Racisme : « Personne n’irait dire « white » pour désigner un Blanc »
Si nombre de termes racistes ont été évacués du discours public, ils restent présents dans l’inconscient, dans l’imaginaire. La linguiste Marie Treps répond à Jeune Afrique après la publication de son essai « Maudits Mots ».
Jeune Afrique : Que vous inspire l’emploi du terme « bamboula » ?
Marie Treps : Il montre bien les contradictions de notre époque. D’un côté, des mots tels que celui-ci ont été enfouis. On ne les emploie plus dans une société française qui se veut politiquement correcte. Et d’ailleurs une loi adoptée le 1er juillet 1972 a pénalisé les discours de haine racistes en créant un délit nouveau de provocation à la haine, à la discrimination ou à la violence. Ces maudits mots-là ne doivent plus, ne peuvent plus être employés.
On met du sucre autour d’un poison, mais le poison est toujours là.

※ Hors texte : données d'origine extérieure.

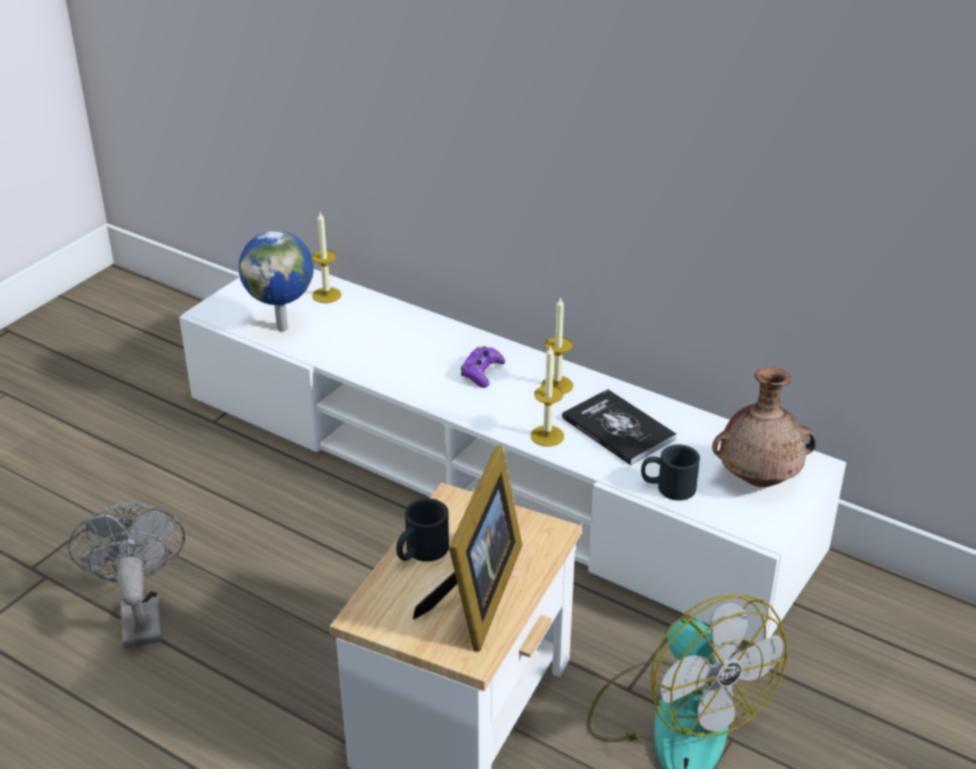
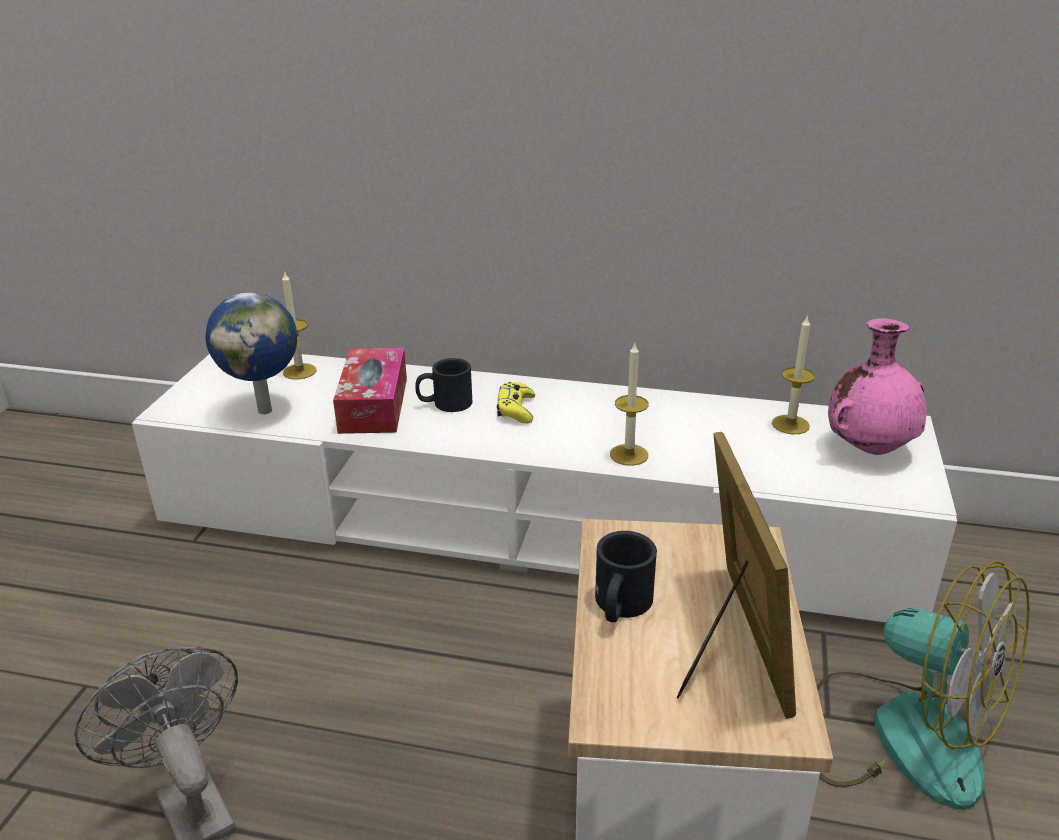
camera: 20 degrees left, 5 degrees down
purple game controller [461,346,505,388] -> yellow game controller [497,382,535,424]
candle [541,296,573,394] -> candle moved to [772,315,815,434]
book [562,389,677,465] -> none
black mug [641,444,700,501] -> black mug moved to [415,358,472,412]
brown vase [712,367,816,487] -> pink vase [828,318,926,455]
none -> tissue box [333,348,407,434]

Et, pourtant, on le voit bien actuellement, il y a des résurgences. Souvenez-vous aussi de cette ancienne élue FN qui avait comparé Christiane Taubira à une guenon ou de la sortie de Jean-Paul Guerlain sur les « nègres ». Au-delà de ces débordements, les ténors racistes de certains partis politiques ou des amuseurs publics parlent aujourd’hui plus par insinuation ou utilisent des euphémismes. On met du sucre autour d’un poison, mais le poison est toujours là. Les termes « bamboula », « bougnoule », « youpin »… ne se disent plus, mais ils font partie de notre imaginaire, de notre inconscient.
Internet a-t-il libéré une parole raciste ?
Bien sûr. Dans les commentaires des articles publiés en ligne, ou sur les réseaux sociaux, on le voit bien, l’anonymat permet beaucoup de choses. On peut aujourd’hui dire n’importe quoi, à n’importe qui et n’importe quand. Grâce à internet, les termes qui étaient exclus du débat, qu’on prononçait seulement dans une sphère très privée, reviennent sur la place publique.
Certains termes comme « black » sont aujourd’hui vécus comme des mots racistes. Pourquoi ?
Emprunté à l’anglo-américain, le mot a d’abord été employé dans les années 1980 pour se substituer à « nègre ». On a parlé de « musique black » pour ne plus dire « musique de nègres ». Dans les années 1990, le mot est devenu particulièrement populaire avec l’équipe « black, blanc, beur » du Mondial de foot. Aujourd’hui, au contraire, il est ressenti comme péjoratif.
C’est un terme d’évitement, comme on peut dire « minorité visible » ou « personne issue de la diversité ». Mais, si on utilise ces expressions, c’est bien qu’on est gêné par quelque chose, et donc qu’il y a bien un problème qui persiste. Personne n’irait dire « white » pour désigner un Blanc.